The Hunger Project's goal is bold: empower women around the world and by doing so, end world hunger by 2020.
This is my third trip to Africa, so the awful sight of poverty and famine isn't new to me. But what shocked me this time was the marked difference in the standard of living between those living within the reach The Hunger Project's Epicentres, and those living too far to access their services. It seems that their strategy is working.
We visited 3 of The Hunger Project's Epicentres in Uganda, and saw first hand the benefit reaped from the unique system. The Hunger Project works with community leaders and all levels of government, empowering community partners to end their own hunger.
A wholistic and collaborative approach is needed when you are reaching for the sky, so The Hunger Project's programmes have a broad reach, covering: infrastructure; women's empowerment; literacy and education; health and nutrition; water, sanitation and the environment; Microfinance and economic activity; mobilising people and resources; monitoring and evaluation.

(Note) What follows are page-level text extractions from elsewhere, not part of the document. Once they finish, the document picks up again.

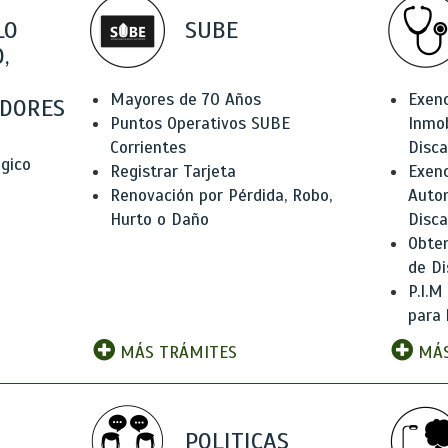
LO
SUBE
,
Mayores de 70 Años
Exen
DORES
Puntos Operativos SUBE
Inmob
Corrientes
Disc
ógico
Registrar Tarjeta
Exenc
Renovación por Pérdida, Robo,
Auto
Hurto o Daño
Disc
Obten
de Di
P.I.M
para 
MÁS TRÁMITES
MÁS
POLITICAS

We immersed ourselves in the Ugandan culture and learned from it's inspiring people, bringing away tools for our own lives. They taught us about diversifying business interests, boardroom reporting, the power of your tribe, challenging the status quo and above all, the power of dance and song!
I was a little confronted by the amount of photos that were being taken of locals, especially when it seemed permission was not first sought by the subject of the photo. However, I soon saw the elation from people, young and old, when they saw a photo of their face on the camera screen for the first time.
Once our group dispersed it was time for self reflection, and a quick trip to see the Mountain Gorillas, near the Rwandan border. At my hotel there was no power after 4pm, no internet access, and limited other facilities - this came as a shock to me because my friends had stayed in upmarket accommodation! But the three days I spent alone taking in the Ugandan country side, and in the company of the majestic gorillas was a nice slow-paced changed. And let me tell you, there is nothing quite like sitting in silence watching young gorillas play, and then unexpectedly having the silverback brush past you at speed, while letting out a roar!